If we consider the first rise of parties in England, during the great rebellion, we shall observe that it was conformable to this general theory, and that the species of government gave birth to them by a regular and infallible operation. The English constitution, before that period, had lain in a kind of confusion; yet so as that the subjects possessed many noble privileges, which, though not exactly bounded and secured by law, were universally deemed, from long possession, to belong to them as their birth-right. An ambitious, or rather a misguided, prince arose, who deemed all these privileges to be concessions of his predecessors, revocable at pleasure; and, in prosecution of this principle, he openly acted in violation of liberty during the course of several years. Necessity, at last, constrained him to call a parliament: The spirit of liberty arose and spread itself: The prince, being without any support, was obliged to grant every thing required of him: And his enemies, jealous and implacable, set no bounds to their pretensions.
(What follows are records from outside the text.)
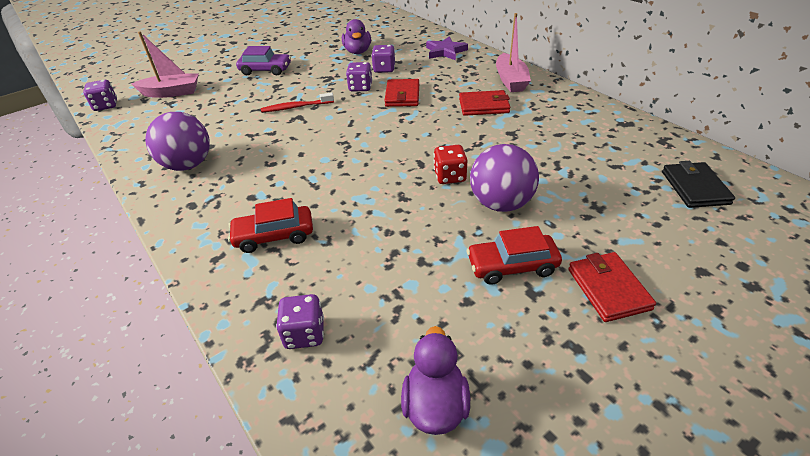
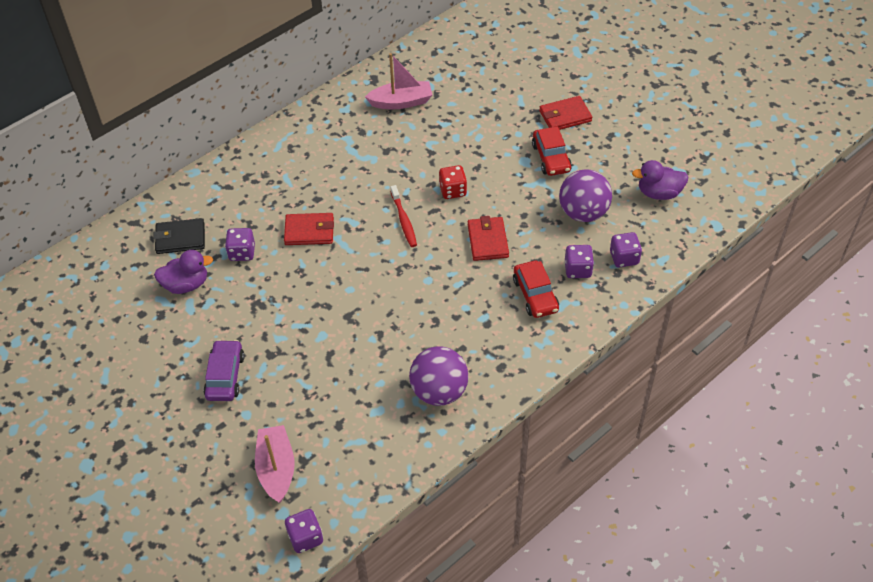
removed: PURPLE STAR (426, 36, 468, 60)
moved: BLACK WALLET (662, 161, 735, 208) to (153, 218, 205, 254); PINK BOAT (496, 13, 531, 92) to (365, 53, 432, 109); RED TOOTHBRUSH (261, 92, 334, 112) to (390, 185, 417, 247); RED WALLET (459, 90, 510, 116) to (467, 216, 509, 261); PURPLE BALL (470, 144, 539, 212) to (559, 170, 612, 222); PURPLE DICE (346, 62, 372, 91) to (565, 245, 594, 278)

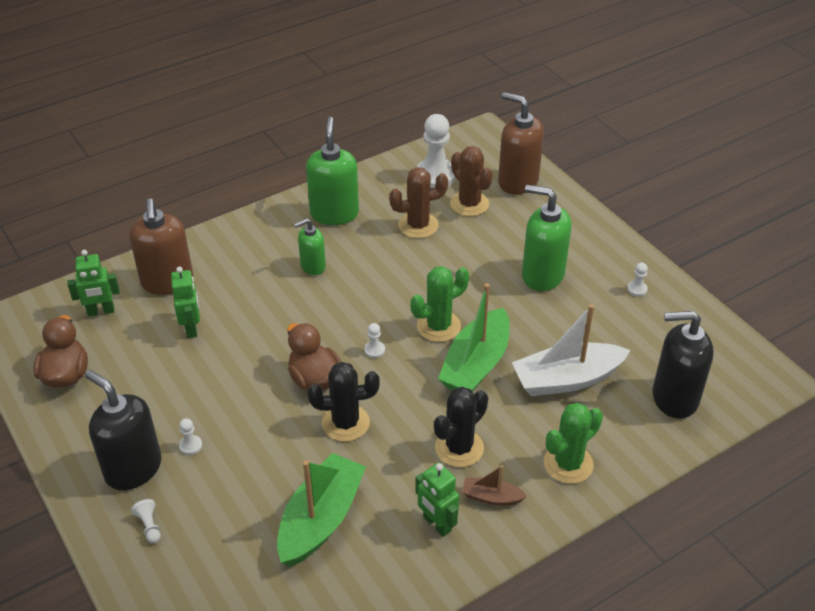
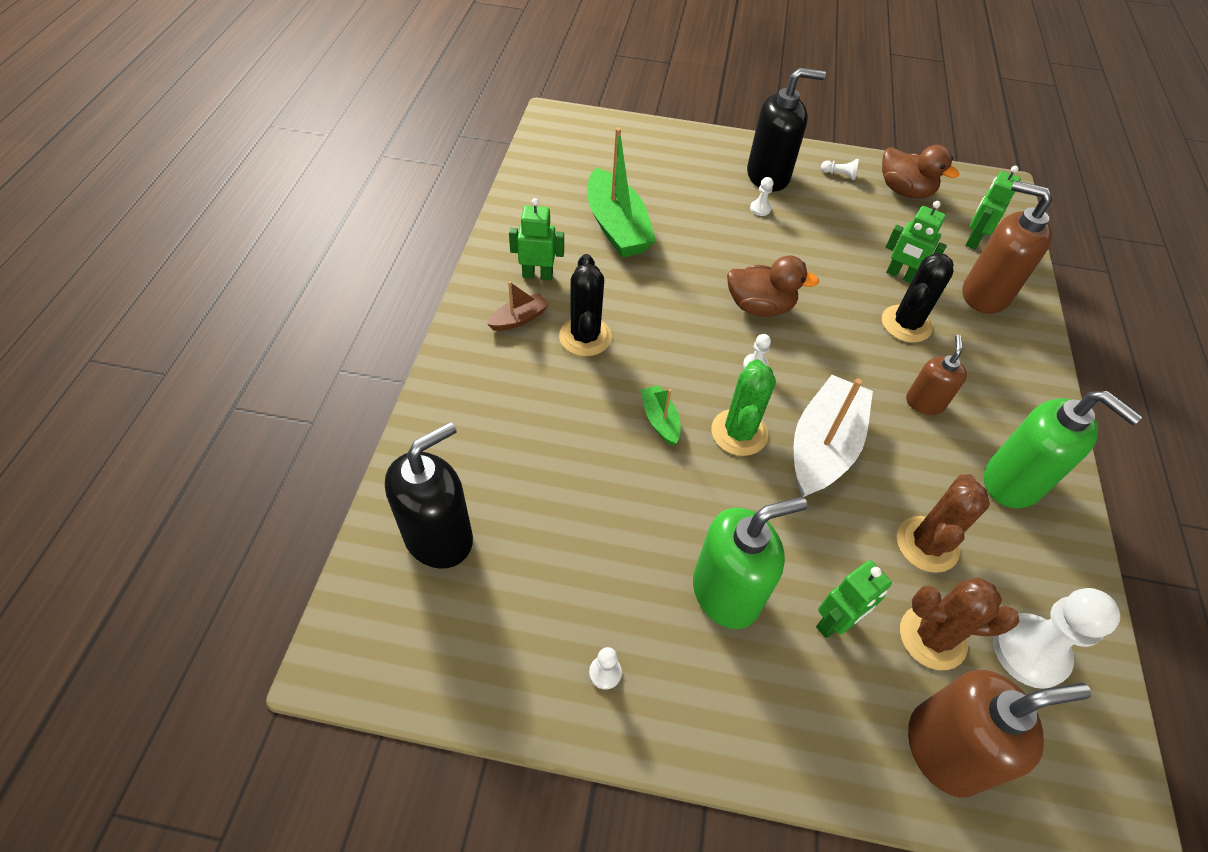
removed: GREEN CACTUS (544, 402, 603, 484)
added: GREEN ROBOT (816, 560, 892, 638)
moved: WHITE BOAT (512, 304, 630, 396) to (794, 375, 873, 497); WHITE PAWN (131, 499, 161, 543) to (821, 159, 859, 180); BLACK CACTUS (307, 362, 380, 442) to (882, 253, 953, 343)
recoloured: GREEN SOAP DISPENSER (294, 218, 326, 275) to BROWN SOAP DISPENSER (906, 335, 967, 415)
resized: GREEN BOAT (438, 283, 510, 392) = (640, 385, 680, 446) x0.48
Here, then, began those contests, in which it was no wonder that men of that age were divided into different parties; since, even at this day, the impartial are at a loss to decide concerning the justice of the quarrel. The pretensions of the parliament, if yielded to, broke the balance of the constitution, by rendering the government almost entirely republican. If not yielded to, the nation was, perhaps, still in danger of absolute power, from the settled principles and inveterate habits

  1. Populi imperium juxta libertatem: paucorum dominatio regiæ libidini proprior est.Tacit. Ann. lib. vi.